As an improviser MacDonald has recorded and performed with Elliott Sharp, Billy Martin, Steven Crammer, Aakash Mittal, Colin Stetson, Gideon Forbes, Peter Evans, Tim Feeney, Todd Sickafoose, Theo Metz, and many others. He has revolutionized improvising on the marimba, by creating new music languages, interfaces with technology, and various innovative mallets and preparations to the instrument.

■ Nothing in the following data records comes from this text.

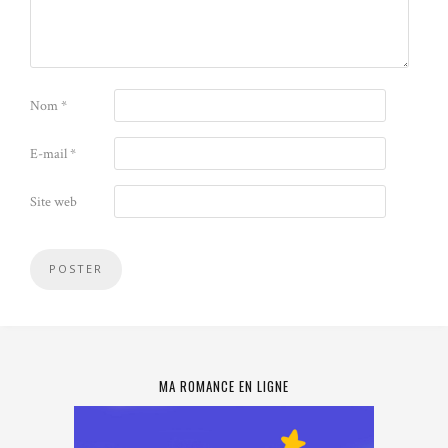
Nom
*
E-mail
*
Site web
MA ROMANCE EN LIGNE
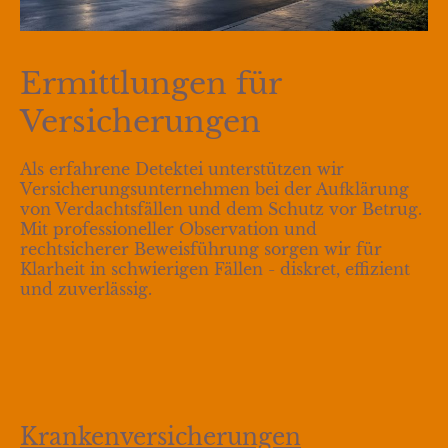
Ermittlungen für
Versicherungen
Als erfahrene Detektei unterstützen wir
Versicherungsunternehmen bei der Aufklärung
von Verdachtsfällen und dem Schutz vor Betrug.
Mit professioneller Observation und
rechtsicherer Beweisführung sorgen wir für
Klarheit in schwierigen Fällen - diskret, effizient
und zuverlässig.
Krankenversicherungen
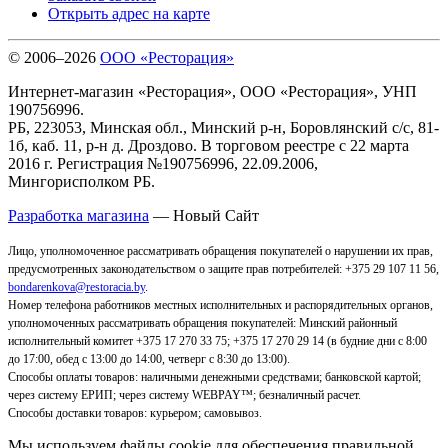
Открыть адрес на карте
© 2006–2026
ООО «Ресторация»
Интернет-магазин «Ресторация», ООО «Ресторация», УНП
190756996.
РБ, 223053, Минская обл., Минский р-н, Боровлянский с/с, 81-
1б, каб. 11, р-н д. Дроздово. В торговом реестре с 22 марта
2016 г. Регистрация №190756996, 22.09.2006,
Мингорисполком РБ.
Разработка магазина
— Новый Сайт
Лицо, уполномоченное рассматривать обращения покупателей о нарушении их прав,
предусмотренных законодательством о защите прав потребителей: +375 29 107 11 56,
bondarenkova@restoracia.by
.
Номер телефона работников местных исполнительных и распорядительных органов,
уполномоченных рассматривать обращения покупателей: Минский районный
исполнительный комитет +375 17 270 33 75; +375 17 270 29 14 (в будние дни с 8:00
до 17:00, обед с 13:00 до 14:00, четверг с 8:30 до 13:00).
Способы оплаты товаров: наличными денежными средствами; банковской картой;
через систему ЕРИП; через систему WEBPAY™; безналичный расчет.
Способы доставки товаров: курьером; самовывоз
.
Мы используем файлы cookie для обеспечения правильной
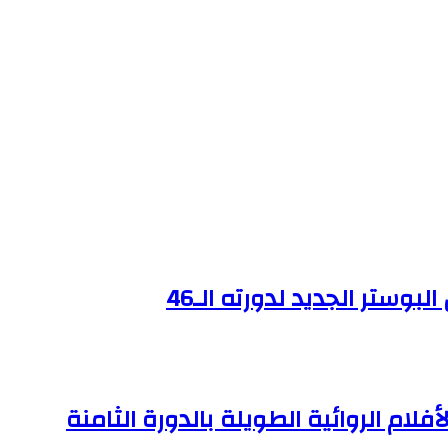
وستر الجديد لدورته الـ46
ام الروائية الطويلة بالدورة الثامنة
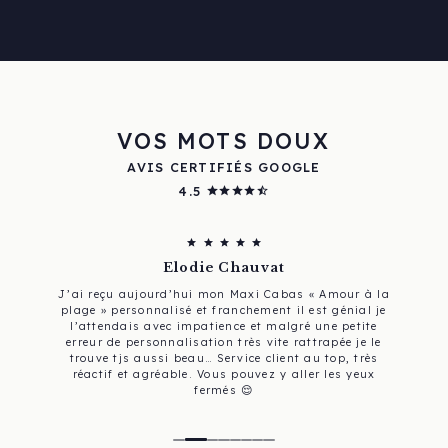
VOS MOTS DOUX
AVIS CERTIFIÉS GOOGLE
4.5
star
star
star
star
star_half
star
star
star
star
star
Elodie Chauvat
J’ai reçu aujourd’hui mon Maxi Cabas « Amour à la
plage » personnalisé et franchement il est génial je
l’attendais avec impatience et malgré une petite
erreur de personnalisation très vite rattrapée je le
trouve tjs aussi beau… Service client au top, très
réactif et agréable. Vous pouvez y aller les yeux
fermés 😌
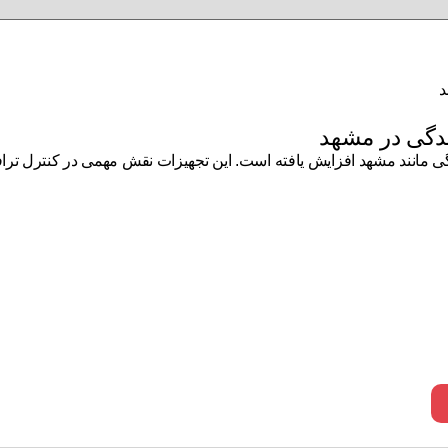
نندگی در مشهد
گی مانند مشهد افزایش یافته است. این تجهیزات نقش مهمی در کنترل تراف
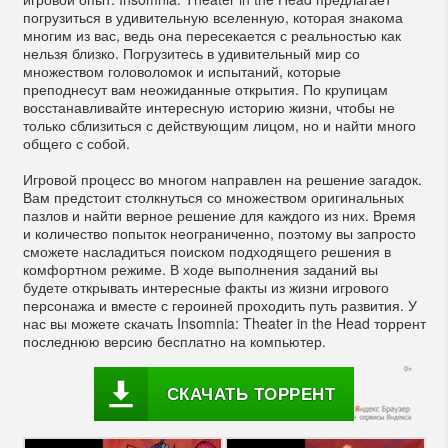
погрузиться в удивительную вселенную, которая знакома
многим из вас, ведь она пересекается с реальностью как
нельзя близко. Погрузитесь в удивительный мир со
множеством головоломок и испытаний, которые
преподнесут вам неожиданные открытия. По крупицам
восстанавливайте интересную историю жизни, чтобы не
только сблизиться с действующим лицом, но и найти много
общего с собой.
Игровой процесс во многом направлен на решение загадок.
Вам предстоит столкнуться со множеством оригинальных
пазлов и найти верное решение для каждого из них. Время
и количество попыток неограниченно, поэтому вы запросто
сможете насладиться поиском подходящего решения в
комфортном режиме. В ходе выполнения заданий вы
будете открывать интересные факты из жизни игрового
персонажа и вместе с героиней проходить путь развития. У
нас вы можете скачать Insomnia: Theater in the Head торрент
последнюю версию бесплатно на компьютер.
СКАЧАТЬ ТОРРЕНТ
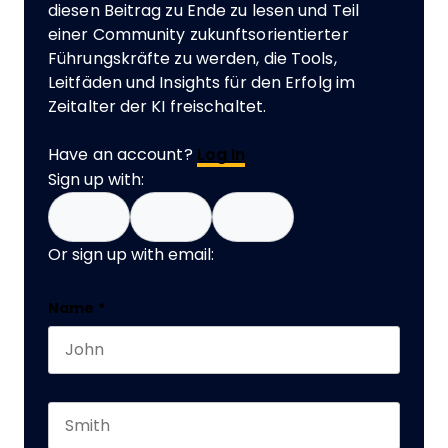
diesen Beitrag zu Ende zu lesen und Teil
einer Community zukunftsorientierter
Führungskräfte zu werden, die Tools,
Leitfäden und Insights für den Erfolg im
Zeitalter der KI freischaltet.
Have an account?
Log In
Sign up with:
Or sign up with email:
Comments
Name
*
First name
This field is for validation purposes and should 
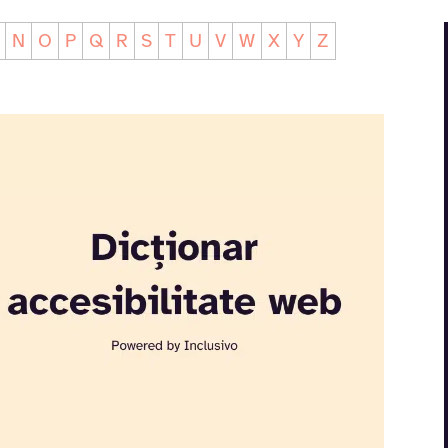
N
O
P
Q
R
S
T
U
V
W
X
Y
Z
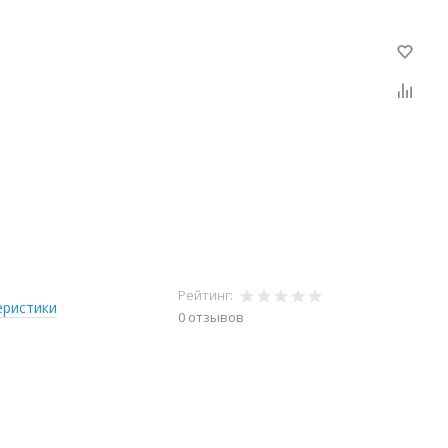
Рейтинг:
еристики
0 отзывов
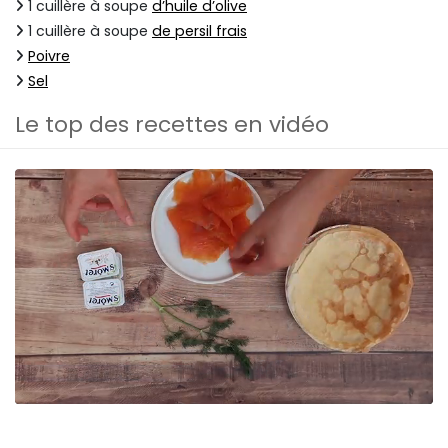
1 cuillère à soupe
d’huile d’olive
1 cuillère à soupe
de persil frais
Poivre
Sel
Le top des recettes en vidéo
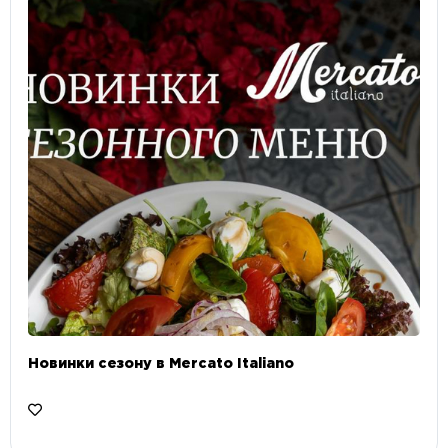
Новинки сезону в Mercato Italiano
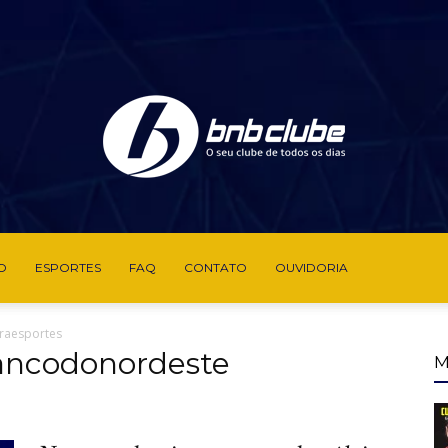
O
ESPORTES
FAQ
CONTATO
OUVIDORIA
BNB
raesportes
ancodonordeste
M
Clube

As a new-music percussionist he was a founding member of Alarm Will Sound, a new-music chamber orchestra. Alarm Will Sound is currently regarded as one of the foremost new music ensembles in the country and MacDonald made five recordings with them, on the Nonesuch and Cantaloupe labels, and toured the U.S., Europe, and Russia. He was with the group from their beginning in 2001 to 2014, at which point he left to pursue other projects. MacDonald currently performs with the New Jersey Percussion Ensemble and with that group has appeared on a PASIC Showcase concert as well as events in New York City and New Jersey.
As an interpretive solo marimbist, MacDonald has commissioned many works from other composers, including Charles Wuorinen, Robert Morris, Caleb Burhans, Don Freund, Peter Jarvis, Elliott Sharp, David Saperstein, Michael Udow, and Stuart Saunders Smith. To date MacDonald has released over 20 solo marimba recordings, and he is currently releasing one full-length recording every week for a year, producing the largest body of recorded marimba music ever.
-Senior Fulbright-Nehru Fellowship, 2013/2014, for Dhrupad studies in India with the Gundecha Brothers -Yaddo -Ragdale
WBGO.org: “The opening track, ‘Kid Tao Mammal (Unworldliness Weirdo),’ which has its premiere here, was composed for this project by percussionist Payton MacDonald, a founding member of Alarm Will Sound. It’s an excellent representation of the album, shining a light on all parties involved: note the zip-lining orchestral figures that set up Medeski’s funky electric piano solo, and the tensile hush that descends about four minutes in.”
Freejazzblog.org: “It is during Payton Solo, that I gained my first real appreciation for the way MacDonald plays the marimba. There is a real earthiness that exudes from the instrument’s resonance as sticks hit wood . . . definitely one of the best things I have heard in a while.”